What is required
Pick out every line in the records below that contains the word "image", matching case exactly, and copy each of those lines.

Mask labeling records:
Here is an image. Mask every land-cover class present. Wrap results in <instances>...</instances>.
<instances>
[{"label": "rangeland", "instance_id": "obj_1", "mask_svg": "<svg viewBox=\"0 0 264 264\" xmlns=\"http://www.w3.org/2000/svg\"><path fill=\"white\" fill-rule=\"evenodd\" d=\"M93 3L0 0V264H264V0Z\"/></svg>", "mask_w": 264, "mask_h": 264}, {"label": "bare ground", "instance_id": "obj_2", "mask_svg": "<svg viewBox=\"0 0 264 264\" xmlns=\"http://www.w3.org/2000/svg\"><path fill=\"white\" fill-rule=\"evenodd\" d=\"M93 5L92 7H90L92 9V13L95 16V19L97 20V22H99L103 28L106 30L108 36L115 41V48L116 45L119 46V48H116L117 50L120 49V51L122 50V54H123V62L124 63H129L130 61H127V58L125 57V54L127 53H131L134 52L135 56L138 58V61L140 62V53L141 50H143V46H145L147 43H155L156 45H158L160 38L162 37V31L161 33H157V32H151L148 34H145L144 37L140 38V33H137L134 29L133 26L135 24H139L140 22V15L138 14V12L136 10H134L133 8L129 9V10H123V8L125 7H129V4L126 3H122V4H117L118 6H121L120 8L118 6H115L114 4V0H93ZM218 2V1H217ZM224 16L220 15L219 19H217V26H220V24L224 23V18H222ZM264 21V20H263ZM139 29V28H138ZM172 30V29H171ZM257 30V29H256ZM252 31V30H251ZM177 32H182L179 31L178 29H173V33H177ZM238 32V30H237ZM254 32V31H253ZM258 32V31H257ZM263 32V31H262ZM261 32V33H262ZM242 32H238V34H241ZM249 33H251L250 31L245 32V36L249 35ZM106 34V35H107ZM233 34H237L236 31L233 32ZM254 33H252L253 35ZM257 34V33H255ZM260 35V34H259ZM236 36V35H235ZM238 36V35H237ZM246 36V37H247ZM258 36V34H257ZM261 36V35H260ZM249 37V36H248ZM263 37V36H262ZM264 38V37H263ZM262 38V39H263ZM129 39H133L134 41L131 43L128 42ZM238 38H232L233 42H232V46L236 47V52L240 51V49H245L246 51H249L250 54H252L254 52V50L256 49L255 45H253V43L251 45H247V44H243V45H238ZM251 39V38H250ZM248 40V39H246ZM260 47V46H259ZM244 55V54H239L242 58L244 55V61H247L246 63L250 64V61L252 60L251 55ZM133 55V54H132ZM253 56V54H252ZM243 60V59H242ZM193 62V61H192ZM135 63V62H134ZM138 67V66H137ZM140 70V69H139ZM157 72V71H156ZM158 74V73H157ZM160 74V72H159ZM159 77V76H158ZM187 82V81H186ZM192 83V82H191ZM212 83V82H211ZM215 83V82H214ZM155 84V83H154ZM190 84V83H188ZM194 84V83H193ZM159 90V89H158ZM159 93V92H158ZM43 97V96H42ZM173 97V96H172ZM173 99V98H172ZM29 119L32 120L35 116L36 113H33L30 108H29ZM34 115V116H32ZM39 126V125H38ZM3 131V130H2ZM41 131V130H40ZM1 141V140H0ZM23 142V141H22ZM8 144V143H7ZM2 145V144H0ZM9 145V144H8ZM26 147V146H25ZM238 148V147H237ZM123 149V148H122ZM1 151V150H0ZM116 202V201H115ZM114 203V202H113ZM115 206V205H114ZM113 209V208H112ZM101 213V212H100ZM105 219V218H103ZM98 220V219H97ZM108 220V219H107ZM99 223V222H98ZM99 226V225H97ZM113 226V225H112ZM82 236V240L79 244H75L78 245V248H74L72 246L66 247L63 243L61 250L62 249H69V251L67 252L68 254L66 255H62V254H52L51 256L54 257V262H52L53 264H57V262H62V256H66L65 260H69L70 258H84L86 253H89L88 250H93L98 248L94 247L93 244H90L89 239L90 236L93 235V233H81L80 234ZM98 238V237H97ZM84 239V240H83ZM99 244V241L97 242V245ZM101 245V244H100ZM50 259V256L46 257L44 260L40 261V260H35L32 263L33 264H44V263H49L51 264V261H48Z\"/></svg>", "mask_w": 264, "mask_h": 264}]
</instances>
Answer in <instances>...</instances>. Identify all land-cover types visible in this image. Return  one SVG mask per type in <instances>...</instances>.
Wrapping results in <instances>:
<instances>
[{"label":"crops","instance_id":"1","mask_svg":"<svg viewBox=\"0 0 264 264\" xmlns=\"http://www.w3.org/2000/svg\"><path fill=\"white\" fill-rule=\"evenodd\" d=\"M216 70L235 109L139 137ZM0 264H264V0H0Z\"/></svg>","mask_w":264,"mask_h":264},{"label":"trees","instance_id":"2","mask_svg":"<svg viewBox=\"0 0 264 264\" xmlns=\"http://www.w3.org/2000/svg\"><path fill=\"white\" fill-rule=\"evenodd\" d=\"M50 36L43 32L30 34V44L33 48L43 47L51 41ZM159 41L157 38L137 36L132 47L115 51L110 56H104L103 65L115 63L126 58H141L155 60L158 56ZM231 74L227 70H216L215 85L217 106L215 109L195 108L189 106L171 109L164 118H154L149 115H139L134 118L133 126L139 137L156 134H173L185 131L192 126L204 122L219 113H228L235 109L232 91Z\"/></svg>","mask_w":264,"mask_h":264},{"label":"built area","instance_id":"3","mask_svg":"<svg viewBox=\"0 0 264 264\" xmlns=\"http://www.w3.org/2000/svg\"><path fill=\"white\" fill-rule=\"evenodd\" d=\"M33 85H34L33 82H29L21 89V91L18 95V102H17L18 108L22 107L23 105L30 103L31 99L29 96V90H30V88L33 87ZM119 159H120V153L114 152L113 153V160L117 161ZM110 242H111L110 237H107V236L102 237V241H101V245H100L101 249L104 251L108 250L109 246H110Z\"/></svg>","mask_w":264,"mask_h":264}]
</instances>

Answer
Here is an image. Mask every land-cover class present. Wrap results in <instances>...</instances>.
Answer in <instances>...</instances>. Identify all land-cover types visible in this image. Return  one SVG mask per type in <instances>...</instances>.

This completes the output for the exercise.